Nostradamus [2018]

« Le succès et la légende de Nostradamus lui sont contemporains. Le destin extraordinaire de cet ordinaire médecin-astrologue du XVIe siècle s’explique par la rencontre entre les inquiétudes de son époque et l’art poétique et visionnaire de ses Prophéties ».

Portrait de Nostradamus réalisé par Cesare de Nostradame, date inconnue [Source: Bibliothèque Méjanes, Aix-en-Provence, France]

Son savoir se forme dans une France du XVIe siècle bousculée par de grands conflits idéologiques engendrés par les abus du pouvoir de l’Église. Ces conflits mènent alors à des guerres civiles qui affaiblissent le pouvoir royal. Au cœur de ceux-ci, la contestation se développe autour des évangélistes, protégés par François Ier jusqu’aux affaires des Placards de 1534. Cette affaire marque le début des affrontements religieux entre catholiques et réformés dans une France où tous les aspects de la vie sociale et politique sont imprégnés par la religion. Troublé par l’image brisée de la chrétienté, le peuple commence à se tourner vers des pratiques astrologiques voire occultes, dans certains cas. C’est alors qu’émergent les grandes figures de ces disciplines, dont l’illustre Nostradamus.

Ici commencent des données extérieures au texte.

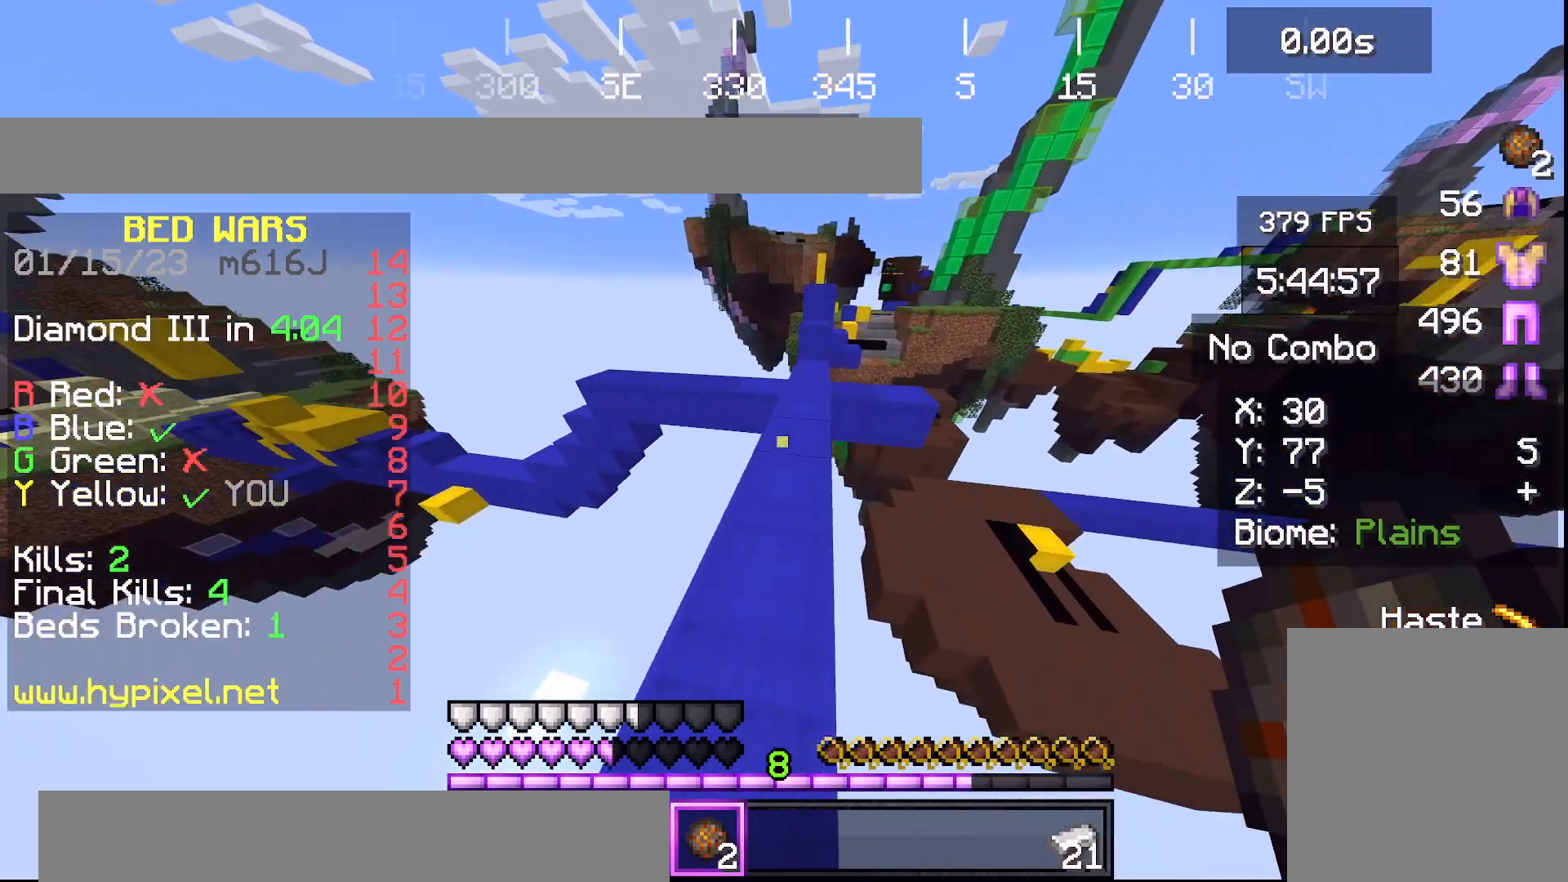
{"keys": ["w"], "events": [[34, "d", "down"], [267, "d", "up"]]}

Né d’une famille d’origine juive le 14 décembre 1503 dans le petit village de Saint-Rémy-de-Provence, Michel de Nostradame, dit Nostradamus, un personnage aussi singulier qu’atypique, s’imposera comme un des prédicateurs les plus connus du XVIe siècle. D’abord diplômé d’un bachelier des arts, il se dirige vers le métier d’apothicaire avant de se tourner vers la médecine qu’il étudie à la Faculté de Montpellier dès 1529, mais il est très vite radié pour avoir utilisé illégalement des remèdes qu’il a mis au point.

C’est en 1546 que cet homme passionné d’astronomie et d’occultisme publie ses premiers Almanachs mêlant prévisions météorologiques et conseils médicamenteux. Passionné par les astres et leurs mystères, il publie en 1555 ses « prédictions perpétuelles », une prédiction ou une prophétie étant par définition l’action d’annoncer de futurs évènements ou encore de prédire l’avenir, dans son ouvrage Prophéties, qui fera dès lors toute sa grande renommée. Et sa renommée ne passe pas inaperçue : en 1564 Catherine de Médicis, femme de Henri II mais aussi grande figure du XVIe siècle de par son rôle dans les guerres de religion opposant catholiques et protestants, l’appelle à la cour de France. Elle est passionnée d’occultisme et veut que Nostradamus, au vu de ses prédictions sur la famille royale, soit le prédicateur astrologue attitré de la cour.

La médecine et l’astrologie : des disciplines liées ?

Une illustration d’un almanach médical, 1399. [Source: The British Library]

Au XVIe siècle, la médecine ne se cantonne pas entièrement au domaine scientifique : en effet, certains médecins mélangent la pratique de la médecine, supposée être scientifique, à des disciplines et des pensées liées au domaine de la superstition, chose impensable dans la pensée rationnelle des médecins du XXIe siècle.

La période de la Renaissance est considérée comme une époque où aucune frontière ne sépare la science de la magie, ni la métaphysique de la physique. La connaissance des astres et de leurs pouvoirs est donc considérée comme une des formes les plus élevées du savoir.  Il est donc habituel et indispensable pour les praticiens d’utiliser les tables astrologiques, les almanachs, les calendriers, présentant la position des astres à un jour donné, pour la pratique médicale et l’élaboration des remèdes.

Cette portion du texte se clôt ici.